As a writer, think carefully about whether you want to be published by a mainstream commercial publishing house or not. If it’s the latter these days there are plenty of avenues for self-publishing in either book form, on the Internet or through other independent ventures.

It’s really good advice. Get it clear in your mind before you even start and you’ll save yourself a lot of grief. I know some brilliant writers who are very realistic about the size of their readership and prefer to pursue the independent route, and I know others who spend every moment banging on the publishers door and you know that door is never going to open for them because what they have written will not sell in today’s market. And this is before you get to issues of talent or quality. The history of milk bottles told in verse is not ever going to cut it.

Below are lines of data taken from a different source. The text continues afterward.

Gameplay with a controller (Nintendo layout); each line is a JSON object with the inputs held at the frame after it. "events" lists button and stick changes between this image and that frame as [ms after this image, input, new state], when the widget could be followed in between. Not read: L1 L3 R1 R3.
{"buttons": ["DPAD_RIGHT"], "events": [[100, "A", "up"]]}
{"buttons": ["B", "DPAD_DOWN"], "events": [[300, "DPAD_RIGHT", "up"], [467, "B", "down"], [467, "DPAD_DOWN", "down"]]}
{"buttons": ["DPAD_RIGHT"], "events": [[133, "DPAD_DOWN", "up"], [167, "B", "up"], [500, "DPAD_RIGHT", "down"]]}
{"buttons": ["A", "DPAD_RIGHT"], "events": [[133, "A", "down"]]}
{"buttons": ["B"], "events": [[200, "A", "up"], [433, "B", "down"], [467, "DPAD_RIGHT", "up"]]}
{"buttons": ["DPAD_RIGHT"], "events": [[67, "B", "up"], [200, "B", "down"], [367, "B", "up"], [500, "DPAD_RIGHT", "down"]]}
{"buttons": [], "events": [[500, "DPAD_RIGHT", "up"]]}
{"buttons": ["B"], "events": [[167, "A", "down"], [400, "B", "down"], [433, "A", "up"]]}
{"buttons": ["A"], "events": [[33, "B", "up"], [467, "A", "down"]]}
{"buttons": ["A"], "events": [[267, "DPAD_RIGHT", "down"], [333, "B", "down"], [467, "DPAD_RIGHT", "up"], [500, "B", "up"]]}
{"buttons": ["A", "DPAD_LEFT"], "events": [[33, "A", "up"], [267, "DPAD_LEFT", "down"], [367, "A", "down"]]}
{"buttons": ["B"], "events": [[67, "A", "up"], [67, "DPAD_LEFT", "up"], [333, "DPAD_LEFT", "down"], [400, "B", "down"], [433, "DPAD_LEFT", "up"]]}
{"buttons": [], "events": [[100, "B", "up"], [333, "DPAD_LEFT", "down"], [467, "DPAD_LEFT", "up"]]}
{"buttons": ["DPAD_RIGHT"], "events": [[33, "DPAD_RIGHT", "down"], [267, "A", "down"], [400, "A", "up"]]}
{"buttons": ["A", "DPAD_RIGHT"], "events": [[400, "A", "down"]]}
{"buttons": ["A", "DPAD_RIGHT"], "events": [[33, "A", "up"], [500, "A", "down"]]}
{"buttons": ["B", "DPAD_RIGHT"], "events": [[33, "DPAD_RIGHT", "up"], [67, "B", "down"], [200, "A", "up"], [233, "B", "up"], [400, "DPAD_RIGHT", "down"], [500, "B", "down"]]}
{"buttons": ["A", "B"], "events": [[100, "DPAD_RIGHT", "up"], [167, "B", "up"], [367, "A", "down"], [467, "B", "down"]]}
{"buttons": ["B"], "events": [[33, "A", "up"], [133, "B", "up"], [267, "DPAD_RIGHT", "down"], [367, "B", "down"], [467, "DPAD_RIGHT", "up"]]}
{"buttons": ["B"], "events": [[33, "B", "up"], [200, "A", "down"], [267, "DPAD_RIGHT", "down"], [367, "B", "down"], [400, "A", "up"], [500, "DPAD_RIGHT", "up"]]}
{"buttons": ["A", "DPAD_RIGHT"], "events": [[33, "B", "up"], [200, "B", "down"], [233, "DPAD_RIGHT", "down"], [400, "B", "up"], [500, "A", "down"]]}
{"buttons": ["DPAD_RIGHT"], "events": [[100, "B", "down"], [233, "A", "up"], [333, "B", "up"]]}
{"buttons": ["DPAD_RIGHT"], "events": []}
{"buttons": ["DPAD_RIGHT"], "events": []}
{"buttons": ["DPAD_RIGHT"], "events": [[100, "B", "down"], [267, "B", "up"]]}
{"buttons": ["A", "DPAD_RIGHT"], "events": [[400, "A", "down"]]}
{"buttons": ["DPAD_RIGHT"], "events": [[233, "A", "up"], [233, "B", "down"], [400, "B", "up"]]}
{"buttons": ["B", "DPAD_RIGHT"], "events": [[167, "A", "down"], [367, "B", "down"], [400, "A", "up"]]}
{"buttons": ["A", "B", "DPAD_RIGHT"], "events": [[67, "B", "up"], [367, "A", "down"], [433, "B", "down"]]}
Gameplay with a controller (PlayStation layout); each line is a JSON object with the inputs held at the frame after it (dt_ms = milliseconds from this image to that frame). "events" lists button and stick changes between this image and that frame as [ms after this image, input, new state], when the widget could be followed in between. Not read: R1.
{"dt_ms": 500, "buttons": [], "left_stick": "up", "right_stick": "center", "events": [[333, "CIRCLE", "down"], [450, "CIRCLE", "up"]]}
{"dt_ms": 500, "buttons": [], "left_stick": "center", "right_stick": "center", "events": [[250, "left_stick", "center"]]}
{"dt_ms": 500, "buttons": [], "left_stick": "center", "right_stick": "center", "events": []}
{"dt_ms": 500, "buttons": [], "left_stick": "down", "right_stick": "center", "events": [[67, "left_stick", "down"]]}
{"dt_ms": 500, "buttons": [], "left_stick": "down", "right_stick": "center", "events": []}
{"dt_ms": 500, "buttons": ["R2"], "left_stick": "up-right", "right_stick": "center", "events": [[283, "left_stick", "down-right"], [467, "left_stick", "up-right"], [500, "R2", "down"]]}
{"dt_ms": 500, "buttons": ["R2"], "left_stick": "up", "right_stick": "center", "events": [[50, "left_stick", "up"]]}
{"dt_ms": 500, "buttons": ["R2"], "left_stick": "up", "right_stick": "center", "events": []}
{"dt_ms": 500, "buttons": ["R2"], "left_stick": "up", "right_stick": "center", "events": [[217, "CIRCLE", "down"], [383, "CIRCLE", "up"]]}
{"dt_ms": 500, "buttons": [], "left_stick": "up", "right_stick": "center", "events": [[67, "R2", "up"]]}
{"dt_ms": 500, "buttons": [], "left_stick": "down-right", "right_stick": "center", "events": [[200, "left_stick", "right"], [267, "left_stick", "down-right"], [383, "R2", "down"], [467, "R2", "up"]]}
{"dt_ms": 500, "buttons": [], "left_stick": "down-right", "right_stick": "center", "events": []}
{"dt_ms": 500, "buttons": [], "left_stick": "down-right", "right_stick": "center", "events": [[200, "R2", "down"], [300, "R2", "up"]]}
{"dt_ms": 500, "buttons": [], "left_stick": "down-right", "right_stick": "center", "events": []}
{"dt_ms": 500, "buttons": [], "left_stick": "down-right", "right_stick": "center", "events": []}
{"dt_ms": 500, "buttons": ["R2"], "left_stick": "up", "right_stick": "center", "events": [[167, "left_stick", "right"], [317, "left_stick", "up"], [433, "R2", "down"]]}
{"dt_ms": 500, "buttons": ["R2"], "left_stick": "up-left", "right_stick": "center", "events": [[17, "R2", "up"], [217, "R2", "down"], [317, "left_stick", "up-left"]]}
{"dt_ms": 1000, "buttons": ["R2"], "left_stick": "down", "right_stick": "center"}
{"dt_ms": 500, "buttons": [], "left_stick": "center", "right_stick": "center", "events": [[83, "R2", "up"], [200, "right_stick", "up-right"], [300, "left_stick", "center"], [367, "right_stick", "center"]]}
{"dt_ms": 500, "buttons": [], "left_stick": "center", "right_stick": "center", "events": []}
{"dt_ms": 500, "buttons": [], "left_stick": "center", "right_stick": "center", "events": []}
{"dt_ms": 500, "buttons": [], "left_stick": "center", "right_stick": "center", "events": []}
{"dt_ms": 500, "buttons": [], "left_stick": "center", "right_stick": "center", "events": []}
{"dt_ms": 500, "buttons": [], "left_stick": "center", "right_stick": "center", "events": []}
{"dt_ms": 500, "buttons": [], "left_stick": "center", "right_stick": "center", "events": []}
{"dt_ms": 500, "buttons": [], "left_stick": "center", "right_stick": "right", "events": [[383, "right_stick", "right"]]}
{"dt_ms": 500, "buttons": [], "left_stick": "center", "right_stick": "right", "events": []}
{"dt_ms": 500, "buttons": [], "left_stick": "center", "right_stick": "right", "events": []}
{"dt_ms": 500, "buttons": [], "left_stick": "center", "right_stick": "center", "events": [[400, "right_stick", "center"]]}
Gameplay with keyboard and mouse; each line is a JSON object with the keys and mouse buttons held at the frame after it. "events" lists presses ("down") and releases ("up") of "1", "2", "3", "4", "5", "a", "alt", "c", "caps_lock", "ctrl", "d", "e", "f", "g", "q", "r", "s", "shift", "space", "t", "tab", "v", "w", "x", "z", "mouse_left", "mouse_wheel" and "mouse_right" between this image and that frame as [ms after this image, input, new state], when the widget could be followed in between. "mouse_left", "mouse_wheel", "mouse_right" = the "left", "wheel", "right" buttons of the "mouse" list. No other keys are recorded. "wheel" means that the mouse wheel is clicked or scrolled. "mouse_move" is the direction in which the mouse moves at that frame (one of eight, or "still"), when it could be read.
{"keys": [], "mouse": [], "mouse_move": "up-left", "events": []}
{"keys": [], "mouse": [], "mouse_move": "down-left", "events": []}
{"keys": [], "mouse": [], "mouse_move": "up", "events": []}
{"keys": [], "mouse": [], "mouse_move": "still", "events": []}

Do your research. This is imperative. Find out what is on the shelves, find out what people are reading and why. Then take this knowledge and think about it. Is it the direction you want to take? Would your book easily stand with those already in the bookshops, is it better, does it take the genre and shift it slightly? Taking a professional, commercial approach does not mean leaving your soul or your imagination out. It means thinking about your readers, it means having a thorough understanding of the conventions of the genre you choose to write in – not being a slave to them, maybe even subtly undermining them - but knowing how the classics in your area have been crafted is vital.

If you just want to write what you want to write and expect readers will clamour to read it, you could be in for disappointment. You can’t blame the agents or publishers for this. Publishing is a business, not a charity, not a subsidised outlet for experimental writing and not a storehouse for oral history.

This is my advice. Go forth and ignore it.